Plain-text engineering files
::::::::
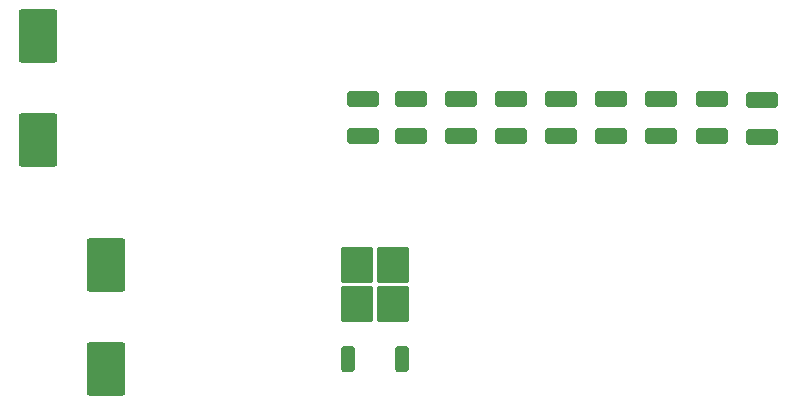
<source format=gbp>
%TF.GenerationSoftware,KiCad,Pcbnew,8.0.7*%
%TF.CreationDate,2025-01-13T19:37:05-08:00*%
%TF.ProjectId,DCDCv2,44434443-7632-42e6-9b69-6361645f7063,rev?*%
%TF.SameCoordinates,Original*%
%TF.FileFunction,Paste,Bot*%
%TF.FilePolarity,Positive*%
%FSLAX46Y46*%
G04 Gerber Fmt 4.6, Leading zero omitted, Abs format (unit mm)*
G04 Created by KiCad (PCBNEW 8.0.7) date 2025-01-13 19:37:05*
%MOMM*%
%LPD*%
G01*
G04 APERTURE LIST*
G04 Aperture macros list*
%AMRoundRect*
0 Rectangle with rounded corners*
0 $1 Rounding radius*
0 $2 $3 $4 $5 $6 $7 $8 $9 X,Y pos of 4 corners*
0 Add a 4 corners polygon primitive as box body*
4,1,4,$2,$3,$4,$5,$6,$7,$8,$9,$2,$3,0*
0 Add four circle primitives for the rounded corners*
1,1,$1+$1,$2,$3*
1,1,$1+$1,$4,$5*
1,1,$1+$1,$6,$7*
1,1,$1+$1,$8,$9*
0 Add four rect primitives between the rounded corners*
20,1,$1+$1,$2,$3,$4,$5,0*
20,1,$1+$1,$4,$5,$6,$7,0*
20,1,$1+$1,$6,$7,$8,$9,0*
20,1,$1+$1,$8,$9,$2,$3,0*%
G04 Aperture macros list end*
%ADD10RoundRect,0.250000X1.100000X-0.412500X1.100000X0.412500X-1.100000X0.412500X-1.100000X-0.412500X0*%
%ADD11RoundRect,0.250000X-1.400000X-2.000000X1.400000X-2.000000X1.400000X2.000000X-1.400000X2.000000X0*%
%ADD12RoundRect,0.250000X1.400000X2.000000X-1.400000X2.000000X-1.400000X-2.000000X1.400000X-2.000000X0*%
%ADD13RoundRect,0.250000X0.350000X-0.850000X0.350000X0.850000X-0.350000X0.850000X-0.350000X-0.850000X0*%
%ADD14RoundRect,0.250000X1.125000X-1.275000X1.125000X1.275000X-1.125000X1.275000X-1.125000X-1.275000X0*%
G04 APERTURE END LIST*
D10*
%TO.C,Coutx3*%
X136750000Y-61125000D03*
X136750000Y-58000000D03*
%TD*%
D11*
%TO.C,D2*%
X85500000Y-80800000D03*
X85500000Y-72000000D03*
%TD*%
D10*
%TO.C,Coutx_3*%
X111250000Y-61125000D03*
X111250000Y-58000000D03*
%TD*%
%TO.C,Coutx_2*%
X115500000Y-61125000D03*
X115500000Y-58000000D03*
%TD*%
%TO.C,Coutx2_3*%
X128250000Y-61125000D03*
X128250000Y-58000000D03*
%TD*%
%TO.C,Coutx3_3*%
X119750000Y-61125000D03*
X119750000Y-58000000D03*
%TD*%
D12*
%TO.C,Df1*%
X79750000Y-52600000D03*
X79750000Y-61400000D03*
%TD*%
D13*
%TO.C,D3*%
X110555000Y-79975000D03*
D14*
X106750000Y-75350000D03*
X109800000Y-75350000D03*
X106750000Y-72000000D03*
X109800000Y-72000000D03*
D13*
X105995000Y-79975000D03*
%TD*%
D10*
%TO.C,Coutx2_2*%
X132500000Y-61125000D03*
X132500000Y-58000000D03*
%TD*%
%TO.C,Coutx3_2*%
X124000000Y-61125000D03*
X124000000Y-58000000D03*
%TD*%
%TO.C,Coutx1*%
X141000000Y-61187500D03*
X141000000Y-58062500D03*
%TD*%
%TO.C,Coutx2*%
X107250000Y-61062500D03*
X107250000Y-57937500D03*
%TD*%
M02*

</source>
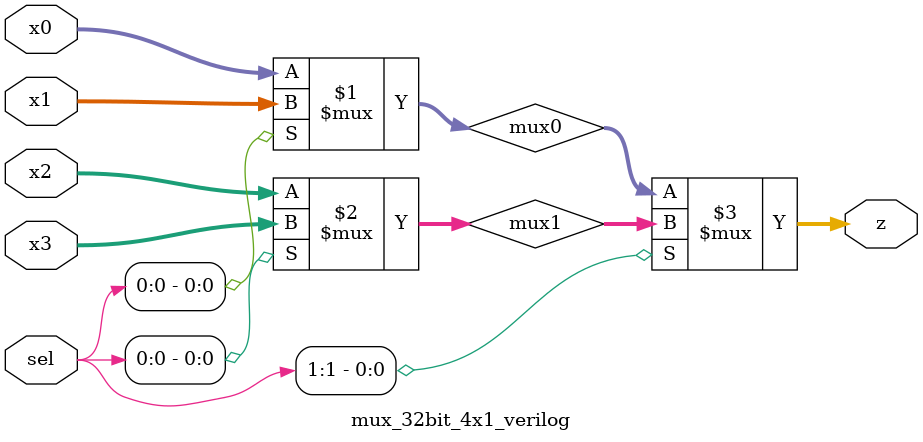
<source format=v>
`timescale 1ns / 1ps
module mux_32bit_4x1_verilog(
    input [31:0] x0,
    input [31:0] x1,
    input [31:0] x2,
    input [31:0] x3,
    input [1:0] sel,
    output [31:0] z
    );
	wire [31:0] mux0, mux1;
	assign mux0 = sel[0] ? x1: x0;
	assign mux1 = sel[0] ? x3: x2;
	assign z = sel[1] ? mux1 : mux0;

endmodule

</source>
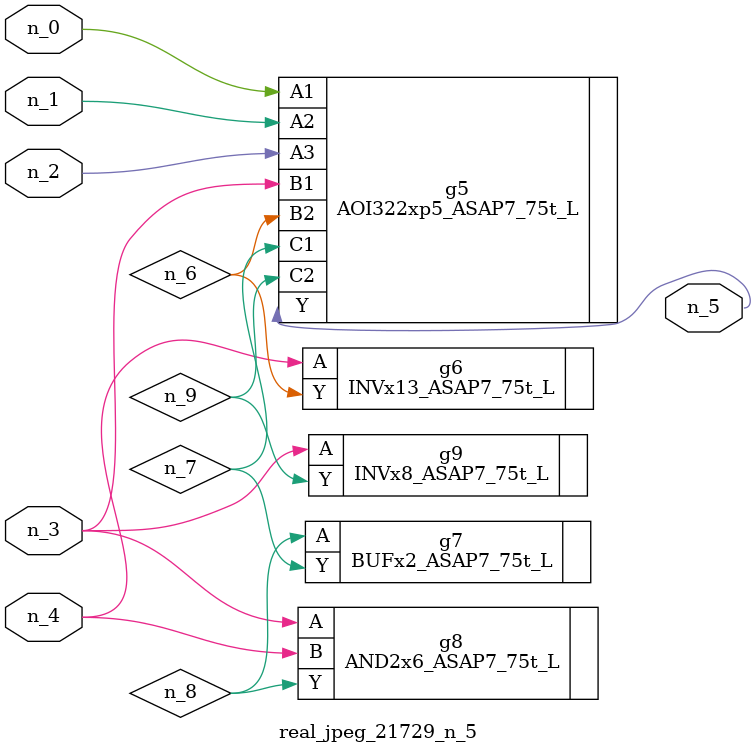
<source format=v>
module real_jpeg_21729_n_5 (n_4, n_0, n_1, n_2, n_3, n_5);

input n_4;
input n_0;
input n_1;
input n_2;
input n_3;

output n_5;

wire n_8;
wire n_6;
wire n_7;
wire n_9;

AOI322xp5_ASAP7_75t_L g5 ( 
.A1(n_0),
.A2(n_1),
.A3(n_2),
.B1(n_3),
.B2(n_6),
.C1(n_7),
.C2(n_9),
.Y(n_5)
);

AND2x6_ASAP7_75t_L g8 ( 
.A(n_3),
.B(n_4),
.Y(n_8)
);

INVx8_ASAP7_75t_L g9 ( 
.A(n_3),
.Y(n_9)
);

INVx13_ASAP7_75t_L g6 ( 
.A(n_4),
.Y(n_6)
);

BUFx2_ASAP7_75t_L g7 ( 
.A(n_8),
.Y(n_7)
);


endmodule
</source>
::::::::
Problem: In the data above, each line holding "format" is to be found and copied.

Task answer:
<source format=gbp>
G04 Gerber Fmt 4.6, Leading zero omitted, Abs format (unit mm)*
<source format=v>
<source format=v>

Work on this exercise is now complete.